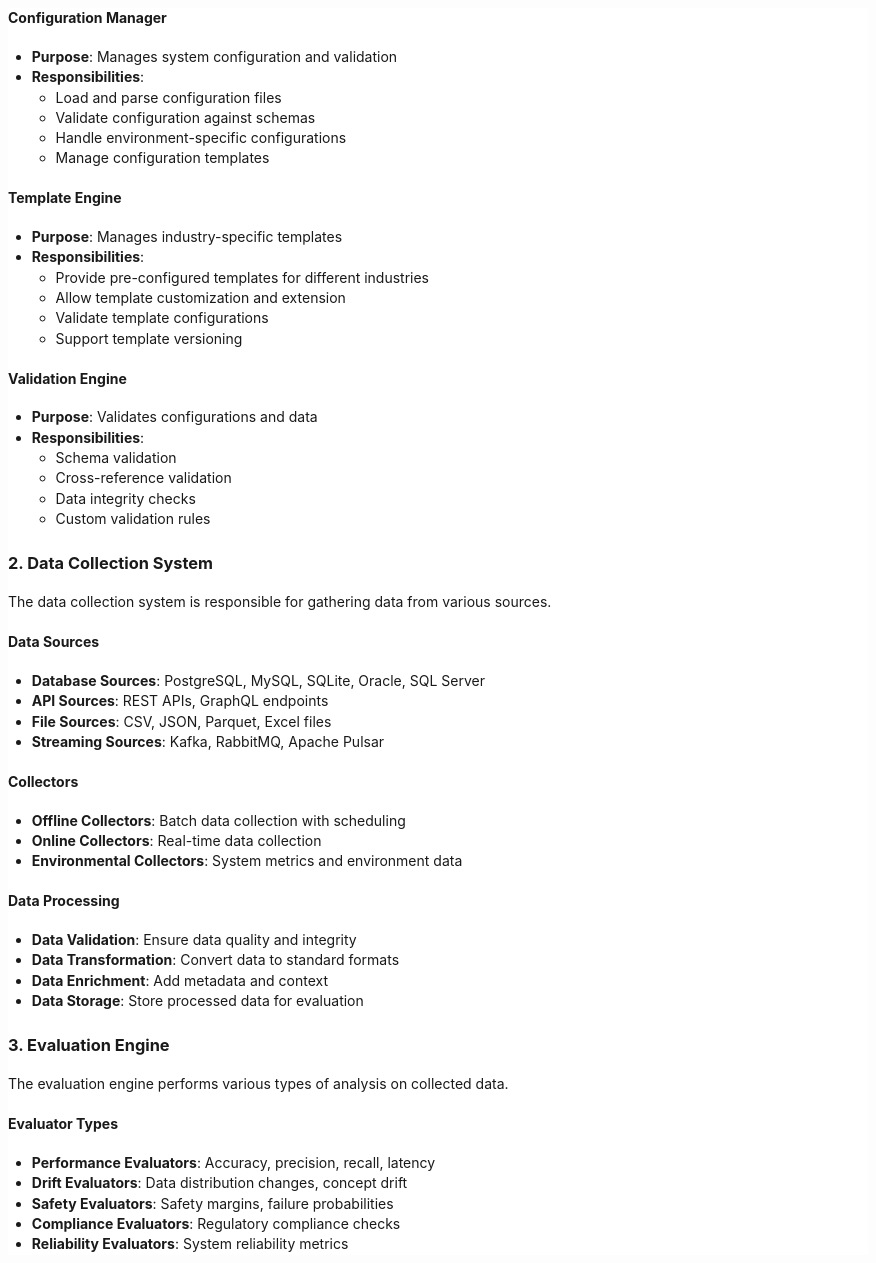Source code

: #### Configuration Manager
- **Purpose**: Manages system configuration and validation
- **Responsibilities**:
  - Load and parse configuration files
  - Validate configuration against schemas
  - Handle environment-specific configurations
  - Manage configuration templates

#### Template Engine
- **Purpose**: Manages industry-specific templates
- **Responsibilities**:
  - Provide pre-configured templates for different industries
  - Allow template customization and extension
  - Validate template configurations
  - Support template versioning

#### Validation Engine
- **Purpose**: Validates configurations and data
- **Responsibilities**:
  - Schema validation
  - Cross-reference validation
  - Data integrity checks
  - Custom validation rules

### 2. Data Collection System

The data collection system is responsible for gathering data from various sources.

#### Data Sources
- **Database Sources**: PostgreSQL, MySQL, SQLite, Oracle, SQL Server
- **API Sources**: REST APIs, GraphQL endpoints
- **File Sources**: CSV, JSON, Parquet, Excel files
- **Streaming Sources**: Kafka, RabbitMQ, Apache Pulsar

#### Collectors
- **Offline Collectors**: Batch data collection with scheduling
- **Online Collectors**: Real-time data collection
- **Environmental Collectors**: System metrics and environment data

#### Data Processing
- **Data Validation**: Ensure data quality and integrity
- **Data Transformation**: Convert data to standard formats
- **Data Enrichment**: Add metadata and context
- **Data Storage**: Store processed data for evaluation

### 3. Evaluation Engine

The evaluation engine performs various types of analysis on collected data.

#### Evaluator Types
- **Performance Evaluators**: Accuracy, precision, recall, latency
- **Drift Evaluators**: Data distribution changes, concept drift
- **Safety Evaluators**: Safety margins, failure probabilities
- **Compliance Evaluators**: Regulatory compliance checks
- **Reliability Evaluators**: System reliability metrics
——————————
REQUIREMENT
Give the lines above as a JSON list of strings, one string per line, skipping blank lines and leaving out the pictures.

EXERCISE ANSWER
[
  "Source code",
  ": #### Configuration Manager",
  "- **Purpose**: Manages system configuration and validation",
  "- **Responsibilities**:",
  "  - Load and parse configuration files",
  "  - Validate configuration against schemas",
  "  - Handle environment-specific configurations",
  "  - Manage configuration templates",
  "#### Template Engine",
  "- **Purpose**: Manages industry-specific templates",
  "- **Responsibilities**:",
  "  - Provide pre-configured templates for different industries",
  "  - Allow template customization and extension",
  "  - Validate template configurations",
  "  - Support template versioning",
  "#### Validation Engine",
  "- **Purpose**: Validates configurations and data",
  "- **Responsibilities**:",
  "  - Schema validation",
  "  - Cross-reference validation",
  "  - Data integrity checks",
  "  - Custom validation rules",
  "### 2. Data Collection System",
  "The data collection system is responsible for gathering data from various sources.",
  "#### Data Sources",
  "- **Database Sources**: PostgreSQL, MySQL, SQLite, Oracle, SQL Server",
  "- **API Sources**: REST APIs, GraphQL endpoints",
  "- **File Sources**: CSV, JSON, Parquet, Excel files",
  "- **Streaming Sources**: Kafka, RabbitMQ, Apache Pulsar",
  "#### Collectors",
  "- **Offline Collectors**: Batch data collection with scheduling",
  "- **Online Collectors**: Real-time data collection",
  "- **Environmental Collectors**: System metrics and environment data",
  "#### Data Processing",
  "- **Data Validation**: Ensure data quality and integrity",
  "- **Data Transformation**: Convert data to standard formats",
  "- **Data Enrichment**: Add metadata and context",
  "- **Data Storage**: Store processed data for evaluation",
  "### 3. Evaluation Engine",
  "The evaluation engine performs various types of analysis on collected data.",
  "#### Evaluator Types",
  "- **Performance Evaluators**: Accuracy, precision, recall, latency",
  "- **Drift Evaluators**: Data distribution changes, concept drift",
  "- **Safety Evaluators**: Safety margins, failure probabilities",
  "- **Compliance Evaluators**: Regulatory compliance checks",
  "- **Reliability Evaluators**: System reliability metrics"
]